A line belongs in the answer only if it contains the word "your"; copy every such line from the listing below.

§ §

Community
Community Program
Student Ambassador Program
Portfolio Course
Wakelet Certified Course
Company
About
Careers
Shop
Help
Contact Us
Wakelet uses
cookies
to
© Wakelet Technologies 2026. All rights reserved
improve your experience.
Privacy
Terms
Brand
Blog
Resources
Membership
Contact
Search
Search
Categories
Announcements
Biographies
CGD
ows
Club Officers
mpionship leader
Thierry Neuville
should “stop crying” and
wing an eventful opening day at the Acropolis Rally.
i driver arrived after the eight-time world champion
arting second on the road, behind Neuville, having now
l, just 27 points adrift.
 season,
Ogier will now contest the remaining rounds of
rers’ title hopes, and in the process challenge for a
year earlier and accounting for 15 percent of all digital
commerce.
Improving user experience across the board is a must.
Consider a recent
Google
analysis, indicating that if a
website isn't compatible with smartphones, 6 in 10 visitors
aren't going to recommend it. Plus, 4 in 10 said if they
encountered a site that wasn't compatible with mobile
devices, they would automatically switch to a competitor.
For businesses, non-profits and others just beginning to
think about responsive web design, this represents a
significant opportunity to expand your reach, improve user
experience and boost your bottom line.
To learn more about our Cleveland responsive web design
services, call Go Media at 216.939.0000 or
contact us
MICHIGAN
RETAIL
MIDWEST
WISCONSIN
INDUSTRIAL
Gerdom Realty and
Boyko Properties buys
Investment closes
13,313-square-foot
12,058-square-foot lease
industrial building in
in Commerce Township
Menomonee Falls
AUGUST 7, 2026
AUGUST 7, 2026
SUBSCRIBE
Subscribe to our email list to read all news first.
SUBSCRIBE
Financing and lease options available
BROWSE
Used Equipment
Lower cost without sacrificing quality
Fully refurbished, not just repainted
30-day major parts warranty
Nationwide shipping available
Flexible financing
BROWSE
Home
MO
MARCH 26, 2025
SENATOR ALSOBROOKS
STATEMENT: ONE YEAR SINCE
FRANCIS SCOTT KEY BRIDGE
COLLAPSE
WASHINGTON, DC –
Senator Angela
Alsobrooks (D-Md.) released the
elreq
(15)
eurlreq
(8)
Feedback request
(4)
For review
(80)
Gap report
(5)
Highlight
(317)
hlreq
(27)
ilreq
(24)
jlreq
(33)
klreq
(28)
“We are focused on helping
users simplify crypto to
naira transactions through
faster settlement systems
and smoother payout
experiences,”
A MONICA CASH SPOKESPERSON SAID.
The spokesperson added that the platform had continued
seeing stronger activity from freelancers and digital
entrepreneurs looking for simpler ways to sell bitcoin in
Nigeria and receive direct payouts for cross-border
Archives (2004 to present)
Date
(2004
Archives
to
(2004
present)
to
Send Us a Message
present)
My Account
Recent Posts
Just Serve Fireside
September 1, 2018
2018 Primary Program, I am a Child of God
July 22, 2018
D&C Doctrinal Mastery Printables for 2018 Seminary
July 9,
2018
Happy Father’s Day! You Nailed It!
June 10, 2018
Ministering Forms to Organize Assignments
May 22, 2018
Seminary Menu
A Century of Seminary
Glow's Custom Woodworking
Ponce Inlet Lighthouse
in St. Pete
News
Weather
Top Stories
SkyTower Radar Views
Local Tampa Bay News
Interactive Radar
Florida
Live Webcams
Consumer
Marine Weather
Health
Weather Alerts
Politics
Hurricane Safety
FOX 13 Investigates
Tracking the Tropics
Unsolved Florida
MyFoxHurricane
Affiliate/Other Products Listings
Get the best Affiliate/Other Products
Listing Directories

§ §

- [Solution]:
improve your experience.
significant opportunity to expand your reach, improve user
experience and boost your bottom line.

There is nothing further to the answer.